Van Gogh created frames for many of his paintings. For example, we can still find the reproduction of one of those destroyed in Japan in 1945, “Sunflowers”. The frame has various shades of orange—bright where it passes over the sky-blue background of the picture, and pale where the lilac table with sunflowers is depicted. Such a frame was a fundamentally new element in 1888 when the painting was created. In those days, paintings were usually hung in gilded or white frames. (Read more about how Van Gogh’s art was framed in the article “Framing Van Gogh” by Ursula Hobson.) Edgar Degas (1834-1917; French) possessed a well-known passion for picture frames. The painter always framed his pieces personally and couldn’t stand it if his artworks were reframed. He was even known on at least one occasion to have taken back a previously gifted painting simply because it was reframed not to his liking. Unfortunately, few original Degas frames survived to this day. We can, however, find more than forty original frame sketches in the artist’s notebook. Degas not only studied frames, but also designed his own shapes. (Read more about Degas framing style in the article “Degas’s Frames for Dancers and Bathers”)
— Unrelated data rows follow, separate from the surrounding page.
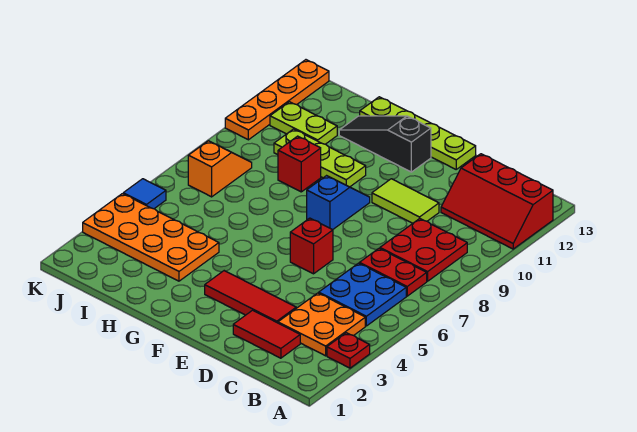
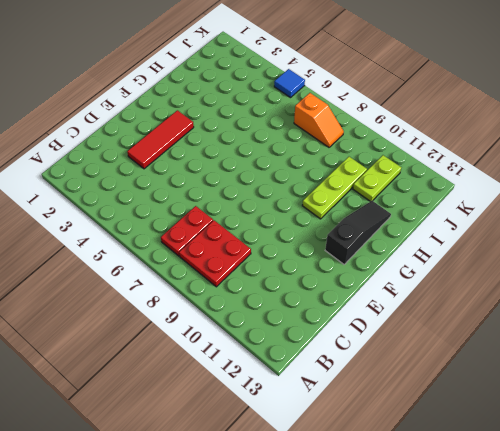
none -> red 1x1 plate [327,333,370,368]
none -> red 2x3 slope [441,154,553,249]
none -> orange 2x2 plate [278,293,365,356]

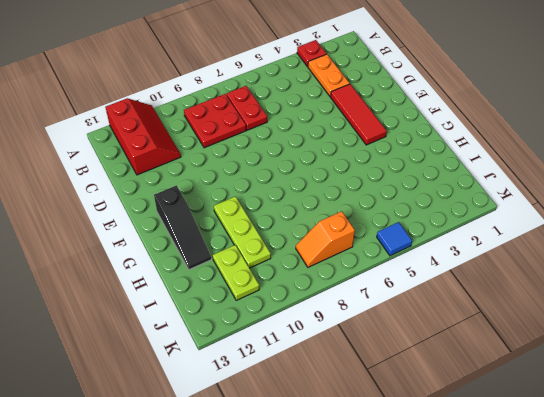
orange 1x2 plate [308,54,350,97] -> orange 2x2 plate [278,293,365,356]
none -> blue 2x2 plate [319,263,406,326]
none -> red 1x2 tile [233,310,300,358]
none -> lime 1x2 tile [372,179,439,223]

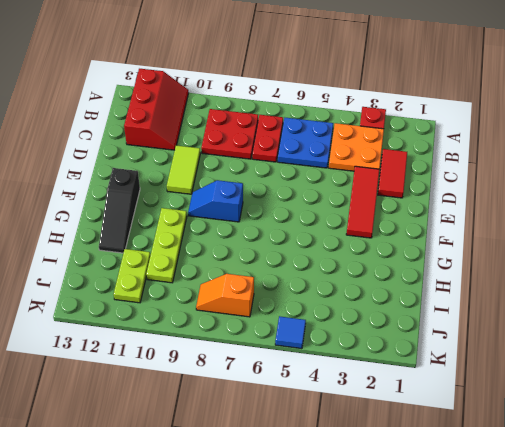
none -> red 1x1 brick [290,218,333,274]
none -> lime 1x4 plate [360,97,476,169]
none -> orange 2x4 plate [83,194,219,281]

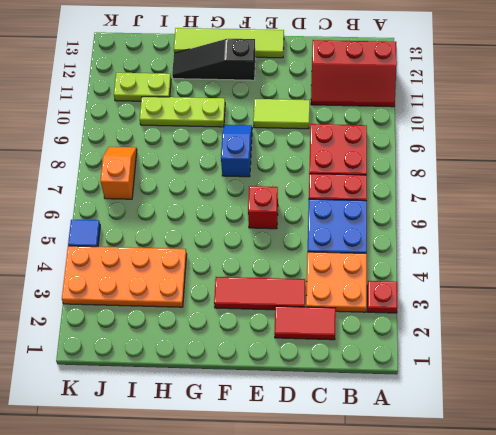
lime 1x4 tile [174,28,284,58] -> lime 1x4 plate [360,97,476,169]
none -> red 1x1 brick [278,136,321,192]
none -> orange 1x4 plate [225,60,329,140]

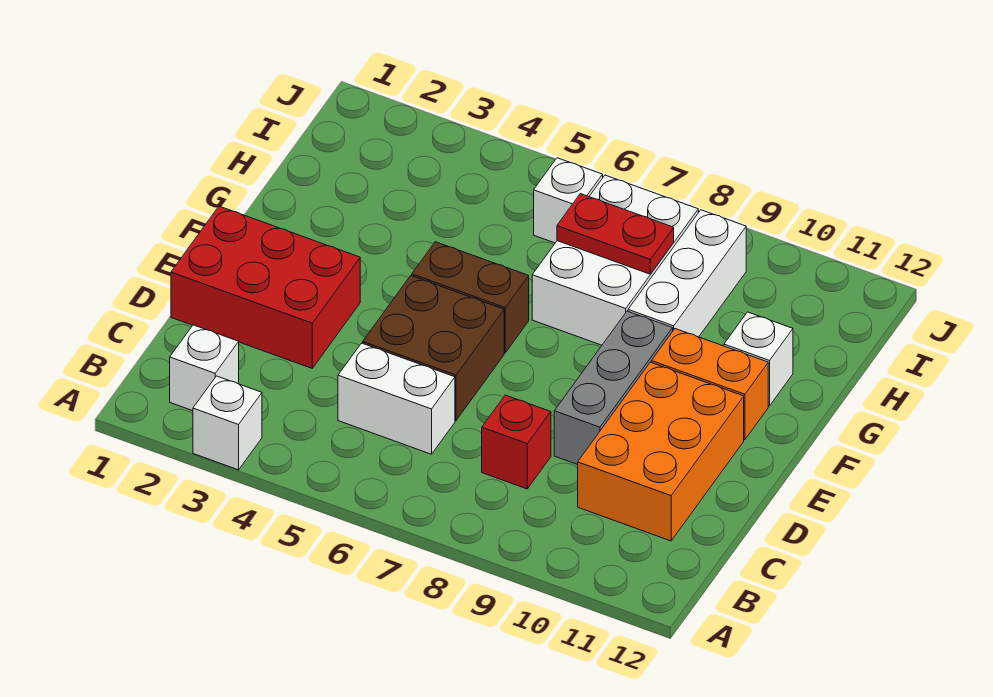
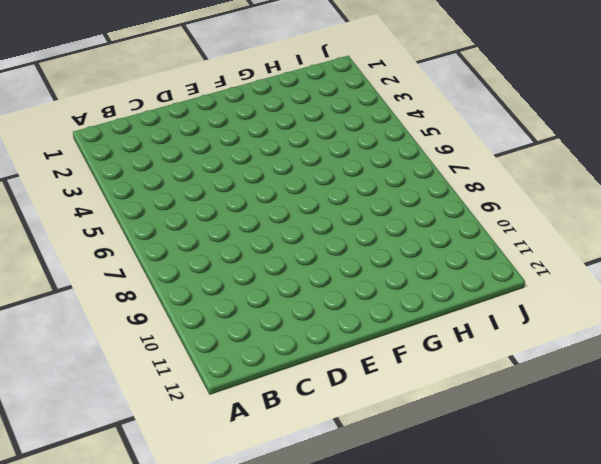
none -> white 1x1 brick [193,376,262,470]
none -> white 1x1 brick [170,325,239,411]
none -> white 1x2 brick [338,343,455,454]

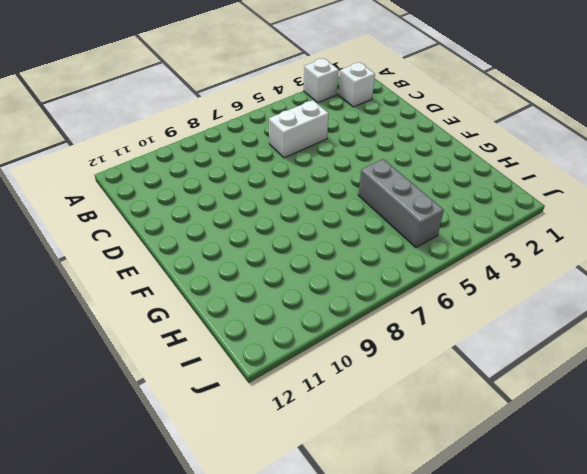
grey 1x3 brick [358,159,444,248] -> grey 1x3 brick moved to [554,311,673,465]
none -> red 1x1 brick [482,395,551,489]
none -> orange 2x3 brick [578,362,744,541]
none -> red 2x3 brick [171,206,360,368]

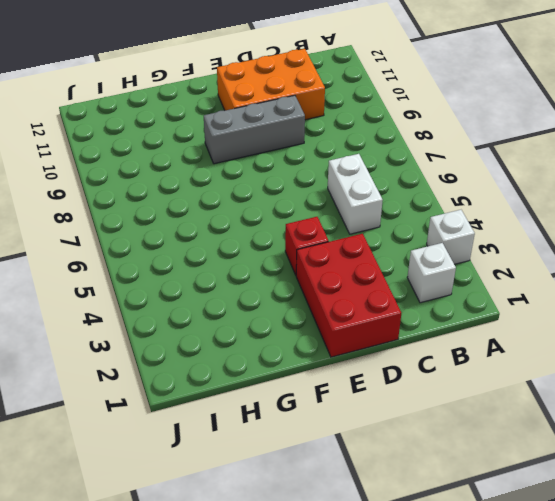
red 1x1 brick [285,217,329,275] -> red 1x1 brick moved to [482,395,551,489]
none -> brown 2x2 brick [363,276,504,420]
none -> brown 1x2 brick [412,242,529,353]
none -> orange 1x2 brick [651,329,768,440]

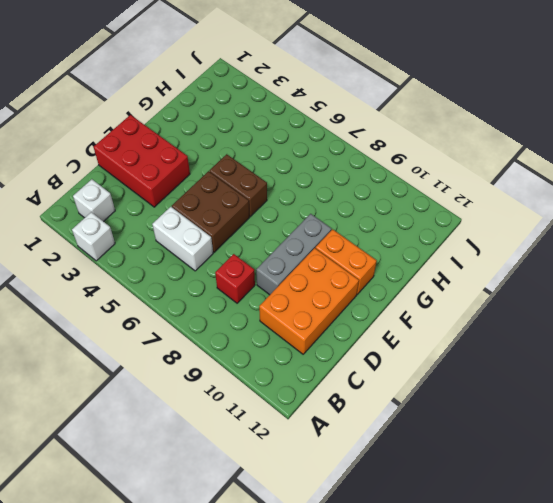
none -> white 2x3 brick [532,175,698,345]
none -> white 1x3 brick [628,210,746,337]
none -> white 1x1 brick [724,312,793,406]

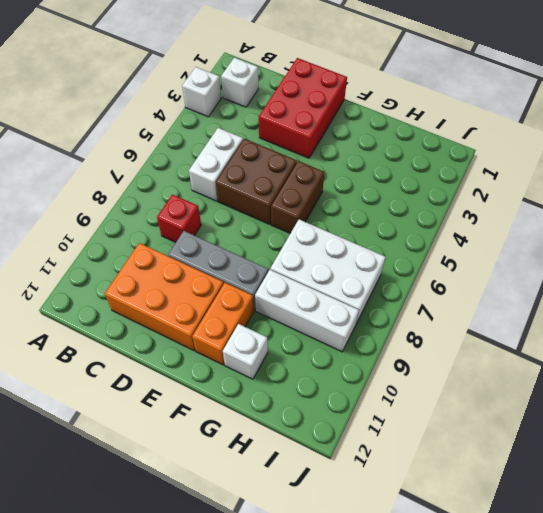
none -> white 1x1 brick [534,158,603,243]
none -> red 1x2 plate [557,194,674,274]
The American painter James Abbott McNeill Whistler (1834-1903) also manufactured frames for his paintings and even signed them with little butterflies of different colors. (Read more about personal signature on the Whistler’s frames in” A Flight Of Whistler Butterflies”.) One of his famous pieces that we can see in its original frame went down in history under the name “Whistler’s Mother.” The portrait was painted in a strict, concise manner, and the artist considered it necessary to emphasize the details of the picture that are not so noticeable in the frame decoration. For example, the wedding ring on the mother’s hand has exactly the same shade as the gilding of the frame. Gustav Klimt (1862-1918; Austrian) is another great example of the frame’s influence in art. His paintings cannot be viewed separately from their original frames. The first version of the frame for “Judith I” was made by the artist’s brother, jeweler Georg Klimt, by chance. The ornament in the picture was also transferred to the frame. Many paintings of early Klimt were born precisely under the influence of their future frame. -First, the artist’s brother brought him a frame, and then the picture itself was created. Klimt believed that the painting should flow into the surrounding space, merging with reality.